Task -> Please reproduce the lines below word for word, starting at the very first line and ending at the line that contains "ザ・タイムR デイエッセンススティック", with both of those lines included.

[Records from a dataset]

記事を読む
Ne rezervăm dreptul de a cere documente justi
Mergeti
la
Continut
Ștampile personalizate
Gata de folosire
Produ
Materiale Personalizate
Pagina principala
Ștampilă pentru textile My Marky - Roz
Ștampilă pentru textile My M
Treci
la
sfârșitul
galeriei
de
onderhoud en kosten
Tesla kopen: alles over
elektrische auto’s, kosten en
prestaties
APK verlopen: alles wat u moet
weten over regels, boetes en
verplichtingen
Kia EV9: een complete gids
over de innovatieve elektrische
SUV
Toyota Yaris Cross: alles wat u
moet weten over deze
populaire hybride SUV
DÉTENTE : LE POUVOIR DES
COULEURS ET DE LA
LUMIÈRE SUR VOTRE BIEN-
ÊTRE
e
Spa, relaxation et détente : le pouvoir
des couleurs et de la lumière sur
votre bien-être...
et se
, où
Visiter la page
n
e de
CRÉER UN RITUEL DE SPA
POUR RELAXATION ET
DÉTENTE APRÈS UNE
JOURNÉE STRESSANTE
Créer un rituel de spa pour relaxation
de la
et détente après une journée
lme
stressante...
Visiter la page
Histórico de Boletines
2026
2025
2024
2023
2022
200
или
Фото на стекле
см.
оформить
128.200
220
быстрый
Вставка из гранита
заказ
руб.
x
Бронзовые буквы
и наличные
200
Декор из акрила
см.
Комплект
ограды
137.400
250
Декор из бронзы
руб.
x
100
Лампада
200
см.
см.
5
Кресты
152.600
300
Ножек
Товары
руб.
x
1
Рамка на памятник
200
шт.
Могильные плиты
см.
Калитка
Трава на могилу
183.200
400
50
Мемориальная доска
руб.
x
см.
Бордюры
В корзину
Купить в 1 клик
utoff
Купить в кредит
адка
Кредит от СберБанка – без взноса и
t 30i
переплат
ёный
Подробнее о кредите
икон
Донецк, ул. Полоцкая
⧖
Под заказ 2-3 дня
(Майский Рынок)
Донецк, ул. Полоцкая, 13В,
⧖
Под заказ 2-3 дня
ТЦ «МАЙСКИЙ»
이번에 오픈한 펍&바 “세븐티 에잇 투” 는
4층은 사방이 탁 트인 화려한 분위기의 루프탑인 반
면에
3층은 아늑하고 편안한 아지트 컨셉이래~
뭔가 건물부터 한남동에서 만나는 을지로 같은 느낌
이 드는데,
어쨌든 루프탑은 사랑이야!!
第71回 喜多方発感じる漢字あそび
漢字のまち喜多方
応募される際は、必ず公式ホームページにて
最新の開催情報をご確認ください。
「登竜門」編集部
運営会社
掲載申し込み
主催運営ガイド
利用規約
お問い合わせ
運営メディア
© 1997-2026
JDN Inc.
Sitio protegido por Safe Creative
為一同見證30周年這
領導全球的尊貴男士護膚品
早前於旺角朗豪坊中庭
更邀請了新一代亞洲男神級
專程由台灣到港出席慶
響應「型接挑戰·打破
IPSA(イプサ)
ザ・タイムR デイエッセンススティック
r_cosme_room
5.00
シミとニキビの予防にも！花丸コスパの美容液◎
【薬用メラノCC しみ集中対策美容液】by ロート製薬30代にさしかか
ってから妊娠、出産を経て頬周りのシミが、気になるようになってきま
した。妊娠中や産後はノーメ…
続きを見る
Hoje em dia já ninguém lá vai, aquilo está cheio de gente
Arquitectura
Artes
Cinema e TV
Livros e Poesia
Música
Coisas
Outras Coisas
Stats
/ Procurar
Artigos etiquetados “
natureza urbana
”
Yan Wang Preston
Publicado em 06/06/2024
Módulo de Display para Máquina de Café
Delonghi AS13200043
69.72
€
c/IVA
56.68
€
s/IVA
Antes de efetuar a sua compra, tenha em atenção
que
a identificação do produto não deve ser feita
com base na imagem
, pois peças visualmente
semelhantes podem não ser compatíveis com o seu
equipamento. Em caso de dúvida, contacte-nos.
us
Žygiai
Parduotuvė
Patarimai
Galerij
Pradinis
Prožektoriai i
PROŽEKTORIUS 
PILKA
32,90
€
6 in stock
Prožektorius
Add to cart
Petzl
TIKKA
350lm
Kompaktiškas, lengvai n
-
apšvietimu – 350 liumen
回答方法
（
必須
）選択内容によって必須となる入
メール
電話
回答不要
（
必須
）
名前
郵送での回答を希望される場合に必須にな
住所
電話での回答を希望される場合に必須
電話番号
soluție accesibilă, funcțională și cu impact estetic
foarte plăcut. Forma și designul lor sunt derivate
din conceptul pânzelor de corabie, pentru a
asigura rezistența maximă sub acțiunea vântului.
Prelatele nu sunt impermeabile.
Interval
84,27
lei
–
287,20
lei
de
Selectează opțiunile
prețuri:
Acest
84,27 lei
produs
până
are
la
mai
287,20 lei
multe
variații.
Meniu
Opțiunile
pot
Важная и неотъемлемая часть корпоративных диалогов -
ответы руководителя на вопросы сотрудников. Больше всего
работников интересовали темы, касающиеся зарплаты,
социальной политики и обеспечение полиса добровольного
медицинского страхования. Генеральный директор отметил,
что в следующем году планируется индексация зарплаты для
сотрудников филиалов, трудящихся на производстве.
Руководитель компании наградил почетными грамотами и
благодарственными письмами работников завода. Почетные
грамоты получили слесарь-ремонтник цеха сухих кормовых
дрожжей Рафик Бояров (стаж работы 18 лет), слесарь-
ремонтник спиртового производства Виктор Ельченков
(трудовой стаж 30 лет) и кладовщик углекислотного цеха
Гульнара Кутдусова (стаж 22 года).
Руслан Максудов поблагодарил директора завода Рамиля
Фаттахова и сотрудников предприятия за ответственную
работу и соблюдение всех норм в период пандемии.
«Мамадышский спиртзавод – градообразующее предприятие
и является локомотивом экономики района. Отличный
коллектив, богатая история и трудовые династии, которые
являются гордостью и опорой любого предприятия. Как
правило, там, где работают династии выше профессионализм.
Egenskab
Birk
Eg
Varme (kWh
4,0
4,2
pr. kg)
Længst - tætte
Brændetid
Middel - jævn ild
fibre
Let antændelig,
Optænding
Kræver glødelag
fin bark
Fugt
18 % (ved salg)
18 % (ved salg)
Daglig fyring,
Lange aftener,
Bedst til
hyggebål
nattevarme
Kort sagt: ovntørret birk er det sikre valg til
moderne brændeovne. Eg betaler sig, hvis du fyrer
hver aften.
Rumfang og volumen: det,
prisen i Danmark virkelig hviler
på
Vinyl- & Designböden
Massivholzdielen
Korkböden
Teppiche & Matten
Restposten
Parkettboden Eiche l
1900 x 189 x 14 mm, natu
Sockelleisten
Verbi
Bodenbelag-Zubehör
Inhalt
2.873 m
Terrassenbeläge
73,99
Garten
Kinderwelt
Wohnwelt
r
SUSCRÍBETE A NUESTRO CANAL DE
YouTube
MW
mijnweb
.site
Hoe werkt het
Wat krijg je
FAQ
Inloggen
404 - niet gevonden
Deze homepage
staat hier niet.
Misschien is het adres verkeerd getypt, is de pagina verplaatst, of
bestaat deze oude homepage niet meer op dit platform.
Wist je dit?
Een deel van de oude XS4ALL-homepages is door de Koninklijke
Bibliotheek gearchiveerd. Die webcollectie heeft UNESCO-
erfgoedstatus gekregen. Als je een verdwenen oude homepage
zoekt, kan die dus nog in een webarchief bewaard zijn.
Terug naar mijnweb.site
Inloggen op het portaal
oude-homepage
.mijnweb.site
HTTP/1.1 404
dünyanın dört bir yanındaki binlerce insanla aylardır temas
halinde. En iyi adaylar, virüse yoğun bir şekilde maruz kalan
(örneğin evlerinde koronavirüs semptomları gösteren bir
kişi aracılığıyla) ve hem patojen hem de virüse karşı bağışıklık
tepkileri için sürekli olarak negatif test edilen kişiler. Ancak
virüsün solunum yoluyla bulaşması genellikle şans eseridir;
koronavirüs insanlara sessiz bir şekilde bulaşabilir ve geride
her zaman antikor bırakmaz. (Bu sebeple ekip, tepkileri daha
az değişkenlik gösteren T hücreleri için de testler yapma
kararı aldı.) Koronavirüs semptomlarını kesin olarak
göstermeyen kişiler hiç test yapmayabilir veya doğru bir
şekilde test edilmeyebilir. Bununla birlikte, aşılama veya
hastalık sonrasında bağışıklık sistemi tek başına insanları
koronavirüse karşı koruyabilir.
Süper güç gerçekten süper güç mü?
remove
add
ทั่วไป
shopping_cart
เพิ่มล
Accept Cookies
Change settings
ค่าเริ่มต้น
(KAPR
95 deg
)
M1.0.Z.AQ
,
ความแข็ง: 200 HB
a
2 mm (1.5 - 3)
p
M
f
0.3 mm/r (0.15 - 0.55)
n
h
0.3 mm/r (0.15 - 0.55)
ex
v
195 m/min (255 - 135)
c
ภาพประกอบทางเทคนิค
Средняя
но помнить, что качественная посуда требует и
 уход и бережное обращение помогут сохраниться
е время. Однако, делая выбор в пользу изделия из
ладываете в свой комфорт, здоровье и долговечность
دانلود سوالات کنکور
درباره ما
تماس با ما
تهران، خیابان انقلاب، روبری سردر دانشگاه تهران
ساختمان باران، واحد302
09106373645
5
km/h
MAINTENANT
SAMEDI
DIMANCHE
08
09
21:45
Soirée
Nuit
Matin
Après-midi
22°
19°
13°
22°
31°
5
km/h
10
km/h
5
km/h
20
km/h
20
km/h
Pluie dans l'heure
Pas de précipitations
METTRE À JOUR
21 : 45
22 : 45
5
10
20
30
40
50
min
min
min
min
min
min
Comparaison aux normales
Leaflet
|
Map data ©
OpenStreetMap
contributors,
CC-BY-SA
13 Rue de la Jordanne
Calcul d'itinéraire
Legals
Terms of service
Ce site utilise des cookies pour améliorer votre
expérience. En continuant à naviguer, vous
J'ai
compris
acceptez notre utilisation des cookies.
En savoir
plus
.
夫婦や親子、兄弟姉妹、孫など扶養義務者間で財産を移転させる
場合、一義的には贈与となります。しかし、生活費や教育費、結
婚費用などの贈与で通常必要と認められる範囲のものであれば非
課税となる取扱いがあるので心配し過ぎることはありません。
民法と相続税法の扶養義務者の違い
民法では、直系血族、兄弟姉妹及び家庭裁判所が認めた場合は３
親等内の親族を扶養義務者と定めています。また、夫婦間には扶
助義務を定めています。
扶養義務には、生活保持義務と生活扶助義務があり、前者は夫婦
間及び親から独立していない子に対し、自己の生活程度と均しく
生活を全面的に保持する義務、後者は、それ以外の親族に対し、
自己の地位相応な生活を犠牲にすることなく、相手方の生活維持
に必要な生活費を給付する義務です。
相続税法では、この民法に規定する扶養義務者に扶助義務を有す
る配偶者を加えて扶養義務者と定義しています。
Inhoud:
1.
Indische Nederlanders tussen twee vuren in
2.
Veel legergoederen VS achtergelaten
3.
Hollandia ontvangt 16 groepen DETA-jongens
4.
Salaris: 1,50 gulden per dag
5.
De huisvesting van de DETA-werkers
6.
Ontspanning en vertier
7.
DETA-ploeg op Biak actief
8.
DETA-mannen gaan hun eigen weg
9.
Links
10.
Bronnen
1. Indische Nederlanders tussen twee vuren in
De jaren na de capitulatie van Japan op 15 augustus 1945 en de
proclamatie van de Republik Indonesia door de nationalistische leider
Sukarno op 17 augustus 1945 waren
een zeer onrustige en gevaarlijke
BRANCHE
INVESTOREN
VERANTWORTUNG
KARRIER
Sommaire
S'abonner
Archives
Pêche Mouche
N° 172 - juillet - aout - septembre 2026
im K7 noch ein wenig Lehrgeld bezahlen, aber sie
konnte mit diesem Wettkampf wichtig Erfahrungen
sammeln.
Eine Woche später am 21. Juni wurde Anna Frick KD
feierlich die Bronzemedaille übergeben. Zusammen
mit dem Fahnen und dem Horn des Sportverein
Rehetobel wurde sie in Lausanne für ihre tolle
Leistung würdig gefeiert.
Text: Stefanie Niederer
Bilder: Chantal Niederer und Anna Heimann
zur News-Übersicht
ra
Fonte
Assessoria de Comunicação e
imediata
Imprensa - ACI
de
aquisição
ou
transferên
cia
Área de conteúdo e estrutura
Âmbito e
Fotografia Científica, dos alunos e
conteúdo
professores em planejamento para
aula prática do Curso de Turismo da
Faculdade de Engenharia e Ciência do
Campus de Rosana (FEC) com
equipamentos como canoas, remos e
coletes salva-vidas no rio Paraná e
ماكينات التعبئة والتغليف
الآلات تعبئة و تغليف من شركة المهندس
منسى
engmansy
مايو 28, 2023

Your solution ->
記事を読む
Ne rezervăm dreptul de a cere documente justi
Mergeti
la
Continut
Ștampile personalizate
Gata de folosire
Produ
Materiale Personalizate
Pagina principala
Ștampilă pentru textile My Marky - Roz
Ștampilă pentru textile My M
Treci
la
sfârșitul
galeriei
de
onderhoud en kosten
Tesla kopen: alles over
elektrische auto’s, kosten en
prestaties
APK verlopen: alles wat u moet
weten over regels, boetes en
verplichtingen
Kia EV9: een complete gids
over de innovatieve elektrische
SUV
Toyota Yaris Cross: alles wat u
moet weten over deze
populaire hybride SUV
DÉTENTE : LE POUVOIR DES
COULEURS ET DE LA
LUMIÈRE SUR VOTRE BIEN-
ÊTRE
e
Spa, relaxation et détente : le pouvoir
des couleurs et de la lumière sur
votre bien-être...
et se
, où
Visiter la page
n
e de
CRÉER UN RITUEL DE SPA
POUR RELAXATION ET
DÉTENTE APRÈS UNE
JOURNÉE STRESSANTE
Créer un rituel de spa pour relaxation
de la
et détente après une journée
lme
stressante...
Visiter la page
Histórico de Boletines
2026
2025
2024
2023
2022
200
или
Фото на стекле
см.
оформить
128.200
220
быстрый
Вставка из гранита
заказ
руб.
x
Бронзовые буквы
и наличные
200
Декор из акрила
см.
Комплект
ограды
137.400
250
Декор из бронзы
руб.
x
100
Лампада
200
см.
см.
5
Кресты
152.600
300
Ножек
Товары
руб.
x
1
Рамка на памятник
200
шт.
Могильные плиты
см.
Калитка
Трава на могилу
183.200
400
50
Мемориальная доска
руб.
x
см.
Бордюры
В корзину
Купить в 1 клик
utoff
Купить в кредит
адка
Кредит от СберБанка – без взноса и
t 30i
переплат
ёный
Подробнее о кредите
икон
Донецк, ул. Полоцкая
⧖
Под заказ 2-3 дня
(Майский Рынок)
Донецк, ул. Полоцкая, 13В,
⧖
Под заказ 2-3 дня
ТЦ «МАЙСКИЙ»
이번에 오픈한 펍&바 “세븐티 에잇 투” 는
4층은 사방이 탁 트인 화려한 분위기의 루프탑인 반
면에
3층은 아늑하고 편안한 아지트 컨셉이래~
뭔가 건물부터 한남동에서 만나는 을지로 같은 느낌
이 드는데,
어쨌든 루프탑은 사랑이야!!
第71回 喜多方発感じる漢字あそび
漢字のまち喜多方
応募される際は、必ず公式ホームページにて
最新の開催情報をご確認ください。
「登竜門」編集部
運営会社
掲載申し込み
主催運営ガイド
利用規約
お問い合わせ
運営メディア
© 1997-2026
JDN Inc.
Sitio protegido por Safe Creative
為一同見證30周年這
領導全球的尊貴男士護膚品
早前於旺角朗豪坊中庭
更邀請了新一代亞洲男神級
專程由台灣到港出席慶
響應「型接挑戰·打破
IPSA(イプサ)
ザ・タイムR デイエッセンススティック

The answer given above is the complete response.